Flying mammals have delicate, translucent wings with flexible bones. They are brought to her with broken toes, dehydration and damaged membranes, usually on the paws of outdoor cats. Many of the bats Cokenias rescued from the canal got stuck in the water while trying to get a drink in flight, she said.

Very few of the bats they rescue have been injured as a result of conflict with humans or human infrastructure.

People can get the wrong idea about bats, Cokenias said, and there’s a fine line between wanting people to be safe but not wanting them to be afraid of bats.

There are also a lot of misconceptions about bats and rabies. Not all bats have rabies, she said, and you have to be bitten by a rabid bat to get it. Most sick bats end up on the ground, so the ones flying past your head probably won’t hurt you.

Bats also provide pest control. They eat agricultural pests and other insects.

“Another thing they do wrong is they think they’re ugly,” she said. “They’re actually incredibly cute.”

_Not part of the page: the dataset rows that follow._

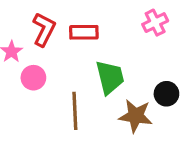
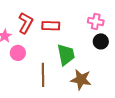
pink cross: (155, 23) -> (96, 21), turned 35
black circle: (166, 94) -> (101, 41), moved

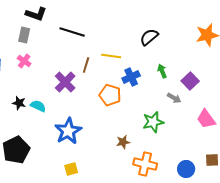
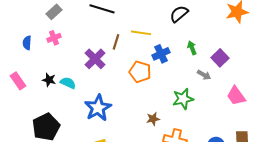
gray rectangle: (24, 35) -> (54, 12), turned 35
pink cross: (24, 61) -> (54, 38), turned 32

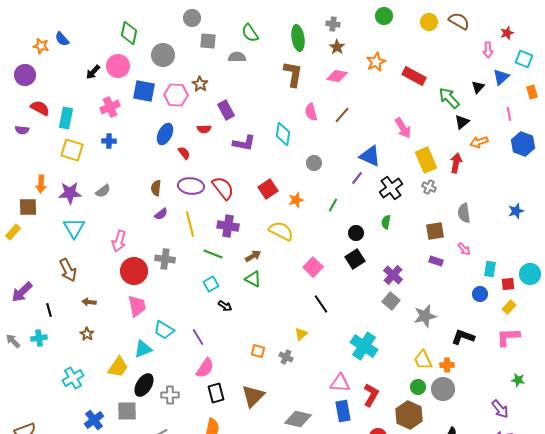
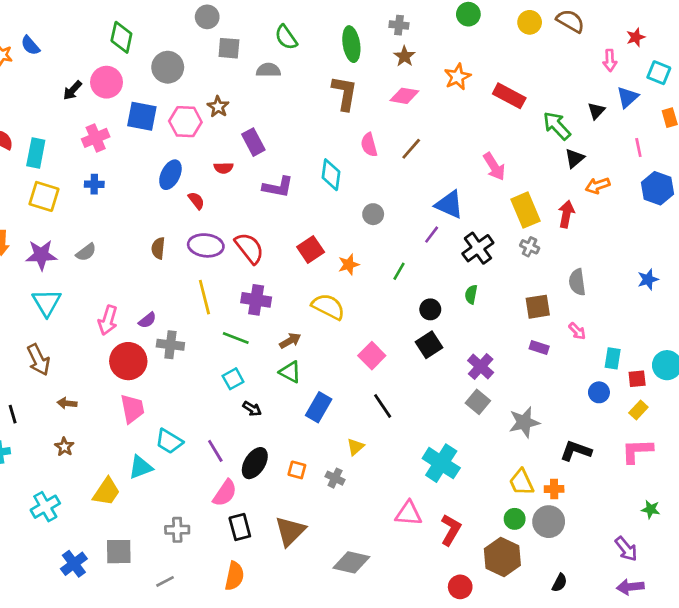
purple semicircle: (161, 214) -> (147, 320), moved
black ellipse: (144, 385) -> (255, 463), moved
blue rectangle: (343, 411) -> (319, 407), moved, turned 40

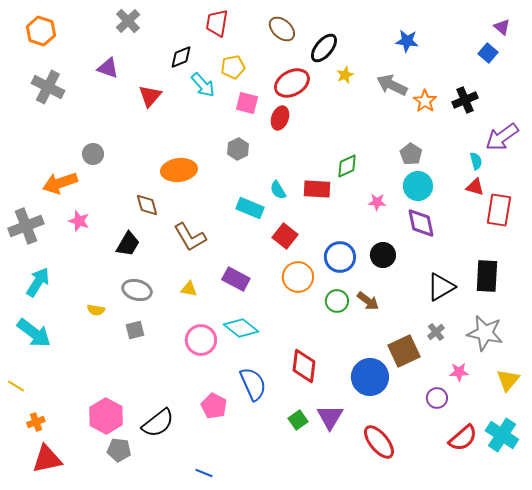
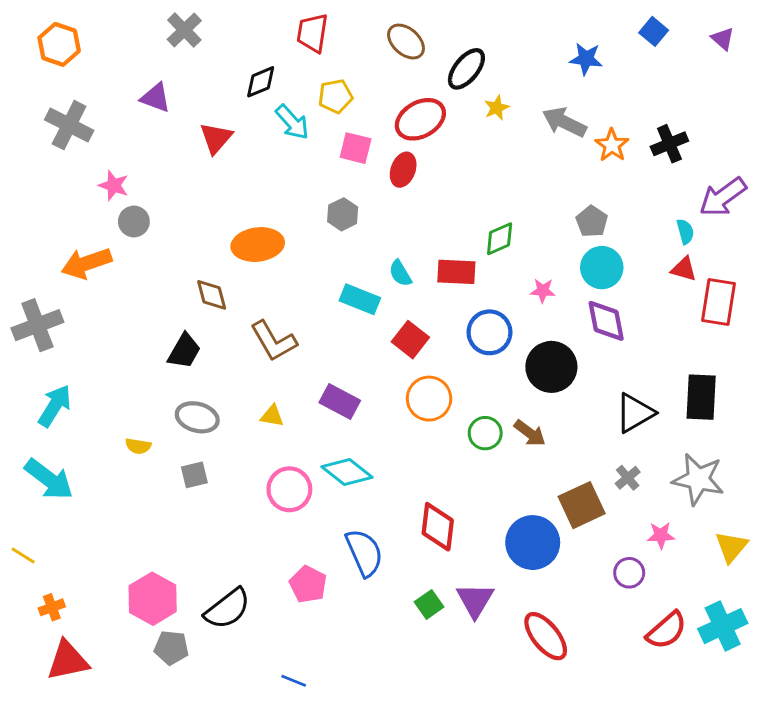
blue square: (488, 53) -> (654, 31), moved
pink star: (79, 221) -> (114, 185), moved
black circle: (383, 255) -> (551, 367), size x1.4
blue circle: (340, 257) -> (489, 332), moved
cyan cross: (502, 435) -> (723, 626), turned 32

The “pungent” smell welcomes visitors to the cave

Erick Arntz, the Flood Control District’s director of operations and maintenance, stops the truck about 1,000 feet into the cave. The voices of flood control personnel echo indistinctly at the opening, a distant square of bright sunlight. In the opposite direction, the tunnel stretches into complete darkness. Other parts of the tunnel have been used as sets for zombie apocalypse movies, Arntz says.

As she prepared to lead reporters deep into the cave, Blyler called the cave’s smell “pungent” and said she had to wash the stench out of her nose with soapy water after her last visit.

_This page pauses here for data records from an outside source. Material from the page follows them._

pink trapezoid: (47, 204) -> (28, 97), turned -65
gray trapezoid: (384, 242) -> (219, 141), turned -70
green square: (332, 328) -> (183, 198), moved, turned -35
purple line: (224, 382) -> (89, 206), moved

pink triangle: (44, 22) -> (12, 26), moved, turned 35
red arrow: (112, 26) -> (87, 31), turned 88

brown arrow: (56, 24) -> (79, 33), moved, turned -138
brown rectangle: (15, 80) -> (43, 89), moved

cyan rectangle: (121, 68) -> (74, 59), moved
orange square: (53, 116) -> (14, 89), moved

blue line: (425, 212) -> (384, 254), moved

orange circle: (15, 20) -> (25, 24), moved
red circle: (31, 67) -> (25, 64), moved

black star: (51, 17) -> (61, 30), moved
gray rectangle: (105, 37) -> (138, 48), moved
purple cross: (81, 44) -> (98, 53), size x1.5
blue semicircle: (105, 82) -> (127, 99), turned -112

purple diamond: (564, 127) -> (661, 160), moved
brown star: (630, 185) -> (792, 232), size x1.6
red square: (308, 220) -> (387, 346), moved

Guano spreads the concrete. A few bats swoop down, disturbed by the truck. Flood control deliberately does not go this far into the cave during the summer to avoid disturbing the bat colony. During the rest of the year, the department conducts weekly visits by car to check the tunnel for damage, sediment build-up and debris such as rocks, trees and trash.

The tunnel ceiling is lined with thin horizontal cracks in the concrete. These gaps are perfect for bats to hang out in, a “happy accident,” says Arntz.

Technically, the area around the cave is private property, but the Flood Control District encourages people to go watch the bats take flight.

“It’s a really cool experience,” Eliana House said at ACDC’s western opening. House said her son’s kindergarten teacher taught her class about bats and brought them to the cave. She watched as the stream of bats slowed, like the way popcorn finishes popping: bats still popped, but only a few at a time.

“I’m Night Fairies”

There are at least a few visitors most summer nights. Spectators park in a nearby neighborhood, runners and walkers emerge from the canal path, and parents bring their children and hoist them on their shoulders for a better view. They set up chairs, take videos and talk in low voices as the bats start to emerge, laughing when one of the bats approaches their head.

On the eve of the Fourth of July, the Phoenix Bat Cave was busy. People lined the fence to watch. Within 24 hours, the sky would be decorated with fireworks, but on July 3rd it was spotted with bats. They lay on the deep blue and danced across the canal in the red-gold light of the setting sun.

“It’s magic,” Cokenias said. “They are night fairies.”

A little over a month later, on August 6, the crowd was small. Only a few people hung onto the fence to watch. Bat flow was easier.

Among the spectators was John Gunn, a former wildlife manager for the Arizona Game and Fish Department. He said the bat cave is unique because it is an entirely man-made structure that bats have adapted to. It’s rare for anything in his concrete-and-steel business to benefit wildlife, he said.

“To see hundreds and hundreds of these bats benefiting from this structure … it’s beautiful. As a biologist, as a human being, let’s see how we help our little wild friends while also taking care of our own needs.”